The footprint is broken down into several areas:
This looks at domestic energy use (electricity, oil, gas etc). Results from Ellon suggest that residents use slightly more domestic energy than Aberdeenshire residents.
This looks at car mileage and occupancy, use of public transport and the number of flights taken per household. The Ellon results suggest that public transport (this includes school buses) is used more than in Aberdeenshire as a whole and that car occupancy rates are higher. Ellon is typically a commuter town with 45.4% of the working population travelling to Aberdeen City for employment. This shows in the questionnaire analysis as residents tend to travel more than Aberdeenshire residents as a whole, however the impact of this has been reduced as residents also chose to use public transport and car share more.
The type of food consumed also affects the global footprint with high consumption of meat leading to a higher overall footprint while eating organic produce reduces the footprint. According to the Ellon results, residents have a lower food footprint. On average, total food intake is in line with the Aberdeenshire figure but Ellon residents are much more likely to buy organic produce compared with others in Aberdeenshire.
This looks at how much money is spent per household on consumable items such as clothing, household appliances and recreational items. Respondents to the Ellon Academy questionnaires were not asked about consumer items so this factor has been calculated using the Community questionnaires only.

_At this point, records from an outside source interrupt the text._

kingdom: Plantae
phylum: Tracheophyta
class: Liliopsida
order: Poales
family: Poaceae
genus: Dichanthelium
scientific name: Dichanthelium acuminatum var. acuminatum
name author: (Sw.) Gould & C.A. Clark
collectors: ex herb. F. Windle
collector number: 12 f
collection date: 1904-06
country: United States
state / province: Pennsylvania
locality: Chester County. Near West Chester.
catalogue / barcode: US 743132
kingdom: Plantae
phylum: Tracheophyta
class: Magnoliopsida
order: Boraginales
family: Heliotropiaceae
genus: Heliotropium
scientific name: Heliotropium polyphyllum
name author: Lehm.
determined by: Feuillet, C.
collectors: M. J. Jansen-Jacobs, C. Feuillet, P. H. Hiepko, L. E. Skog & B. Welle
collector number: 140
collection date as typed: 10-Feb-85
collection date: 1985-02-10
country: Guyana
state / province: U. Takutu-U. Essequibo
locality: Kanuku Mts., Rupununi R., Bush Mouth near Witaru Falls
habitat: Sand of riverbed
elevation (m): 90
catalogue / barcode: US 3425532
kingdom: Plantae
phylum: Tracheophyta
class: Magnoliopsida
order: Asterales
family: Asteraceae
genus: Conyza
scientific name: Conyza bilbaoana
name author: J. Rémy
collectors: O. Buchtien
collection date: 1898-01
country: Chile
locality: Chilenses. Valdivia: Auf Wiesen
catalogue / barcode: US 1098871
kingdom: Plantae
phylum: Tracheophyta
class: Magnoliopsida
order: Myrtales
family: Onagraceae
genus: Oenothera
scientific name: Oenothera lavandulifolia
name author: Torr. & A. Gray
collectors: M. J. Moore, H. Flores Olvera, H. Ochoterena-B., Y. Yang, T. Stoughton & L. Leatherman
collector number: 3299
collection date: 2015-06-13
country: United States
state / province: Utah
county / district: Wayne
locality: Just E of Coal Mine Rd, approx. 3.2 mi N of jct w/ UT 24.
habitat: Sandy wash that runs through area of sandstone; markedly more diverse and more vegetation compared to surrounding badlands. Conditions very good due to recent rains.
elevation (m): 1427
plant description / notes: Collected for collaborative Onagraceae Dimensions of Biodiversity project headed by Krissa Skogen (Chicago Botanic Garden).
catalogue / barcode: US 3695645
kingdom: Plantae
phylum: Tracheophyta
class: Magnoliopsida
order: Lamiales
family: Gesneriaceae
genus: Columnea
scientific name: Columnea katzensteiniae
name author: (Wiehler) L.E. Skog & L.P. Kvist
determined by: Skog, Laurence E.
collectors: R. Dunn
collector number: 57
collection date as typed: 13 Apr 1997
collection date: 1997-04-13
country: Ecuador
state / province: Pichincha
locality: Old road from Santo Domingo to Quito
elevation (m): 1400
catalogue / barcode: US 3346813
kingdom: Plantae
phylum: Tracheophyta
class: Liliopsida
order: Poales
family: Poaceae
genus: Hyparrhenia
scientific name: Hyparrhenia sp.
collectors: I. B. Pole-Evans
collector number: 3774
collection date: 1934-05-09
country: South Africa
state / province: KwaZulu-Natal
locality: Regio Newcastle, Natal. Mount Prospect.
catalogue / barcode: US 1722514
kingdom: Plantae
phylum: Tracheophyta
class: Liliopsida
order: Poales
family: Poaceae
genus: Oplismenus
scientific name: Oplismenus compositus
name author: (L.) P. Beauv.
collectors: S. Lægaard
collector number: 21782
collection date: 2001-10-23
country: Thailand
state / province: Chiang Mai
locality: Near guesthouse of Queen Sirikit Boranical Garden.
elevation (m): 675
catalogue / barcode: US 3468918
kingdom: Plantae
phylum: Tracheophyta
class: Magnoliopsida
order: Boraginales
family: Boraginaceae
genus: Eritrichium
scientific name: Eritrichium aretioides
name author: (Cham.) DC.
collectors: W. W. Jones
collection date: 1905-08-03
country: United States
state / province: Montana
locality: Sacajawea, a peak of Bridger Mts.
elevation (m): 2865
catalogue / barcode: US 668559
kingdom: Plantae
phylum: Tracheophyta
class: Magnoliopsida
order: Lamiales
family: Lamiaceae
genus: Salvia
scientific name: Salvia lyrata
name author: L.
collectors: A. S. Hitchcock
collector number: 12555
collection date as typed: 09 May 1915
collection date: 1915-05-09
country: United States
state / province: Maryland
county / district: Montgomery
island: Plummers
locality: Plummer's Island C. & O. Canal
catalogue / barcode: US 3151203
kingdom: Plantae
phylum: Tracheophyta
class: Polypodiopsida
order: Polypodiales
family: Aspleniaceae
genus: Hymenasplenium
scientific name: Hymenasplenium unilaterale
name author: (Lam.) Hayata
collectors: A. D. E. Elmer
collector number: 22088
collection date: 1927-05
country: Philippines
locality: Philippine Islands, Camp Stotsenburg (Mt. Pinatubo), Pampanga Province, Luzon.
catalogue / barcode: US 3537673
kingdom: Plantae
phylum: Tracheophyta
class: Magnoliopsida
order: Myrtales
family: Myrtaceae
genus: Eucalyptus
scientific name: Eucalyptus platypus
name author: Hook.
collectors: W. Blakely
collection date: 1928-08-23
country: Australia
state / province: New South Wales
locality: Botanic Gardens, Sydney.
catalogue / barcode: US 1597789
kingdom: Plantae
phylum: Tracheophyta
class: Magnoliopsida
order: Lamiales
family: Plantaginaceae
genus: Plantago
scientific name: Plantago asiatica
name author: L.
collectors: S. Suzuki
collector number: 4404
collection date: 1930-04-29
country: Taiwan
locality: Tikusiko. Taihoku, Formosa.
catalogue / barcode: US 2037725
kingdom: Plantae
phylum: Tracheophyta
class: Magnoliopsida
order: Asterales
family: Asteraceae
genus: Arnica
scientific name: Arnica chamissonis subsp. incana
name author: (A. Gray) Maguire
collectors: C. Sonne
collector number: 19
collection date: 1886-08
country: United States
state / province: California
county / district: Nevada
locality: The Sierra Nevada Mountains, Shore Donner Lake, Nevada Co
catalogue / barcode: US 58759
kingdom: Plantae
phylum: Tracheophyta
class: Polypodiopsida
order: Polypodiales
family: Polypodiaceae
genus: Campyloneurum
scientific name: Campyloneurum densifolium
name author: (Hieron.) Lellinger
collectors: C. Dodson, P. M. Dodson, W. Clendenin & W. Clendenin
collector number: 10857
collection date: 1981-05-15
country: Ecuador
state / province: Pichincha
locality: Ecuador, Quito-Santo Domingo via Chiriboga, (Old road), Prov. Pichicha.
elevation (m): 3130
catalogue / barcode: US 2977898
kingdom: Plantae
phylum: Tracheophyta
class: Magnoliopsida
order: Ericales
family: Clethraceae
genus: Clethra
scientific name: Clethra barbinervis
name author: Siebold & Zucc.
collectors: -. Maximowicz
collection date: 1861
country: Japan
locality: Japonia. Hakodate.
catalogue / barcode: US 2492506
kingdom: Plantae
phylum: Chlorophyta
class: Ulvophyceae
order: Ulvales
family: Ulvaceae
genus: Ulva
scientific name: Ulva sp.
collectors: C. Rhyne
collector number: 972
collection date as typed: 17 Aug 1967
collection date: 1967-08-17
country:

The results suggest that Ellon residents spend on average slightly more on consumables than the average for Aberdeenshire, particularly on recreational items. This may be a reflection of the higher average earnings in the settlement (Ellon household earnings in 2006 are on average £3,792 per year higher than the equivalent for Aberdeenshire). In addition it may also reflect the demography of the survey sample which tended to be older and hence have more leisure time.
Theamount spent per year on services such as telephones/telefax and dining out. Respondents to the Ellon school questionnaires were not asked about private services so this factor has been determined using the community questionnaire results.
These showed that Ellon residents spent less on services such as dining out and insurance. Again this is likely to be a reflection of the higher proportion of elderly residents.
Public services, Capital Investment and ‘Other’ factors
These have been set at an average for Aberdeenshire.
The Global Footprint Project in Ellon has given a useful insight into the environmental situation of a typical community in the North East of Scotland. Responses from the local school were encouraging while feedback from community questionnaires was less successful. Overall it was found that Ellon had a global footprint in line with the Scottish figure and lower than the Aberdeenshire and Aberdeen City figure. In particular, Ellon residents were found to have lower footprint scores for transport and food but could improve in terms of housing and consumable expenditure. All areas should be looked at when considering effective environmental projects for the town.